TAREFAS A REALIZAR:
**a.** Quais destas afirmações estão de acordo com o excerto sobre a NATO? (i) Tanto o Pacto de Varsóvia como a NATO desapareceram. (ii) Foram criadas bases de mísseis norte-americanos na Polónia e na Roménia. (iii) A Ucrânia já se tornou membro da NATO. Responda sim ou não a cada uma e cite as palavras do excerto que o decidem.
**b.** Segundo o excerto sobre a NATO, por que razão a expansão da aliança significou um enorme alargamento do mercado para a indústria de armamento dos EUA? Responda em uma a três frases.
**c.** Reproduza sem alterações o trecho do excerto sobre a NATO que começa com as palavras "Competição comercial que" e termina com "que faz sentido.".

EXCERTO SELECIONADO:
+++

Competição comercial que se torna competição militar, guerra fria e quente,
dependendo das circunstâncias. Circunstâncias como perda de poder, perda ou
ganhos potenciais de mercados, crise económica. Vivemos num sistema que entra
brutalmente em conflito com as necessidades da humanidade. Um sistema em guerra
com o planeta, em guerra com a própria vida. Lutar, derrotar o sistema
capitalista, é a única guerra que faz sentido.
A Guerra Fria ainda não acabou. No máximo, houve uma pausa. O Pacto de
Varsóvia desapareceu, mas a NATO não. Yeltsin sugeriu que a Rússia também se
tornasse membro, mas é claro que isso não era possível: a razão de ser da NATO
era subjugar a Rússia. Seguiu-se uma discussão feroz sobre se a NATO ainda era
necessária, agora que a Rússia também se tinha tornado um país democrático
capitalista. Na prática, a resposta a esta pergunta foi afirmativa. A NATO
avançou para as fronteiras da Rússia, quebrando promessas anteriores. Catorze
países do antigo Pacto de Varsóvia foram integrados na aliança anti-russa.
Bases de mísseis norte-americanos foram criadas na Polónia e na Roménia. A
captura da Ucrânia foi a última fase desta ofensiva. Para lucro, mas ainda mais
para conter a Rússia. A Ucrânia ainda não se tornou membro da NATO, mas começou
a cooperar militarmente com o Ocidente.
A expansão da NATO significou uma enorme expansão do mercado para a
indústria de armamento dos EUA (e para outros países ocidentais) porque os
novos membros são obrigados a alinhar os seus arsenais com as normas da NATO.
Para cumprir estas normas, os gastos militares da Polónia aumentaram 60% entre
2011 e 2020 e a Hungria 133% de 2014 a 2020. A gaveta do dinheiro estava a
encher-se alegremente. Mas a expansão da NATO também foi impulsionada pela
constatação de que a Rússia, com o seu poder militar e especialmente o seu
arsenal nuclear, continuava a ser uma potencial ameaça para a Pax Americana.

+++

DADOS ARMAZENADOS:

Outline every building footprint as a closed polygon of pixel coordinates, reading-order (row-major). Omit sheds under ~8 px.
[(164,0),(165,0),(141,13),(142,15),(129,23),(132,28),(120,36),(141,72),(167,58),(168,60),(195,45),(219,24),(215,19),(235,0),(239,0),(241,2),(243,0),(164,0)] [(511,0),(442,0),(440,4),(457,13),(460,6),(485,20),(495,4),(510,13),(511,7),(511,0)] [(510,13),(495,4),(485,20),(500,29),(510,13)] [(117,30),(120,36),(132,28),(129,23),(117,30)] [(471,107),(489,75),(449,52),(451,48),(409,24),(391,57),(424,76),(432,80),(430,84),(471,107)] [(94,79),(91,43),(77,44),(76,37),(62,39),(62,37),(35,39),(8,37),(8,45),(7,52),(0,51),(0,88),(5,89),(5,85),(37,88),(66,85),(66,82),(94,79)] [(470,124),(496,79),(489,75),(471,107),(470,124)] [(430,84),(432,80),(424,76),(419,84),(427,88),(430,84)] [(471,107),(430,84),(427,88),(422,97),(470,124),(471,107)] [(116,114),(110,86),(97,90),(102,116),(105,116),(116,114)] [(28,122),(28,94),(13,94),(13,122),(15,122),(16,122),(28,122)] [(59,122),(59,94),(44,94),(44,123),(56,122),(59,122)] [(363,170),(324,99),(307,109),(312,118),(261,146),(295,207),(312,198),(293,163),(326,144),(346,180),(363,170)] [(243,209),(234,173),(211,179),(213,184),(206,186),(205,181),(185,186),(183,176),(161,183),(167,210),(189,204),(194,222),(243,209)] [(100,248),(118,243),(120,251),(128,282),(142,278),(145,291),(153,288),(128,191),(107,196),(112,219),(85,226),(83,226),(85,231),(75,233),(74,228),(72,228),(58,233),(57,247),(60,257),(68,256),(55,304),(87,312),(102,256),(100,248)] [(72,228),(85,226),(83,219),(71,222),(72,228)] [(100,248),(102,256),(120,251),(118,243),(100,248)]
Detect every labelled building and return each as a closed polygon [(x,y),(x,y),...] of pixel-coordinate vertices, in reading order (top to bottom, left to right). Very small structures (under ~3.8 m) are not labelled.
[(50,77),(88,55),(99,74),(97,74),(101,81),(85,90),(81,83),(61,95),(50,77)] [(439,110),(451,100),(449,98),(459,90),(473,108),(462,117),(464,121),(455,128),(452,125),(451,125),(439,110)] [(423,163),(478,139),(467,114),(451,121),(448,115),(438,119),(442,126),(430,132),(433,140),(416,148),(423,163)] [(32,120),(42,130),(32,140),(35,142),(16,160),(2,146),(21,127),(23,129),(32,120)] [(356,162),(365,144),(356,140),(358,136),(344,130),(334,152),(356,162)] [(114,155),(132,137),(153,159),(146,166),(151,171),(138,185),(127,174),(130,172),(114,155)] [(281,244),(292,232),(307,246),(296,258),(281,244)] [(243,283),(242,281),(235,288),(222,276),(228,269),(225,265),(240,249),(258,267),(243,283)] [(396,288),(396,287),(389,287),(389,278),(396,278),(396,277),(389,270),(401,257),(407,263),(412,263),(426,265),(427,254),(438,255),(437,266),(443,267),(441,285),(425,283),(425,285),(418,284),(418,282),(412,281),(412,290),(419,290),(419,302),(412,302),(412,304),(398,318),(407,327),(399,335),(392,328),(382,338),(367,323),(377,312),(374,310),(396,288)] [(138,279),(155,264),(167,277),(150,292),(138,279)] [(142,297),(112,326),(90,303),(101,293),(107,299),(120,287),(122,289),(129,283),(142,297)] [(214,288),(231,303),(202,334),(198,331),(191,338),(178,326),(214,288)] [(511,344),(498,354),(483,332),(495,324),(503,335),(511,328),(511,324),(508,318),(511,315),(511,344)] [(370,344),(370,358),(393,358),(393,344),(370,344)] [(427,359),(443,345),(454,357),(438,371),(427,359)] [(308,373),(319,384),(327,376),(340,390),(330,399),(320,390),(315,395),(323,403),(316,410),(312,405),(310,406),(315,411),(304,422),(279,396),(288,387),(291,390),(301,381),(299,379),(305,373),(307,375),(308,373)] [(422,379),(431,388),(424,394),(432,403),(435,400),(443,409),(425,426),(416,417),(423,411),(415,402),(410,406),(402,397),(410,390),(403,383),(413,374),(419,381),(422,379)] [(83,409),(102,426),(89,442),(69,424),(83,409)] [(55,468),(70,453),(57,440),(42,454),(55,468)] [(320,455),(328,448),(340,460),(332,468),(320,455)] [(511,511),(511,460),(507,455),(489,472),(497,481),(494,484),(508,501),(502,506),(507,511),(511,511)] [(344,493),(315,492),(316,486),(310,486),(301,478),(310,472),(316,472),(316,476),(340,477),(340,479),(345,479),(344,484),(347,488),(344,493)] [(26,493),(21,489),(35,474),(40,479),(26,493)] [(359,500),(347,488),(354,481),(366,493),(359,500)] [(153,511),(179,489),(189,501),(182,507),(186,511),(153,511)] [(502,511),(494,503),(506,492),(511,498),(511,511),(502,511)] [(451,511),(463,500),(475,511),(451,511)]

+++

RESPOSTAS ESCRITAS:
**a.**
(i) Não: "O Pacto de Varsóvia desapareceu, mas a NATO não."
(ii) Sim: "Bases de mísseis norte-americanos foram criadas na Polónia e na Roménia."
(iii) Não: "A Ucrânia ainda não se tornou membro da NATO"

**b.** A expansão da NATO alargou esse mercado porque os novos membros são obrigados a alinhar os seus arsenais com as normas da NATO. Para cumprir essas normas, os gastos militares aumentaram, por exemplo 60% na Polónia entre 2011 e 2020.

**c.**
Competição comercial que se torna competição militar, guerra fria e quente,
dependendo das circunstâncias. Circunstâncias como perda de poder, perda ou
ganhos potenciais de mercados, crise económica. Vivemos num sistema que entra
brutalmente em conflito com as necessidades da humanidade. Um sistema em guerra
com o planeta, em guerra com a própria vida. Lutar, derrotar o sistema
capitalista, é a única guerra que faz sentido.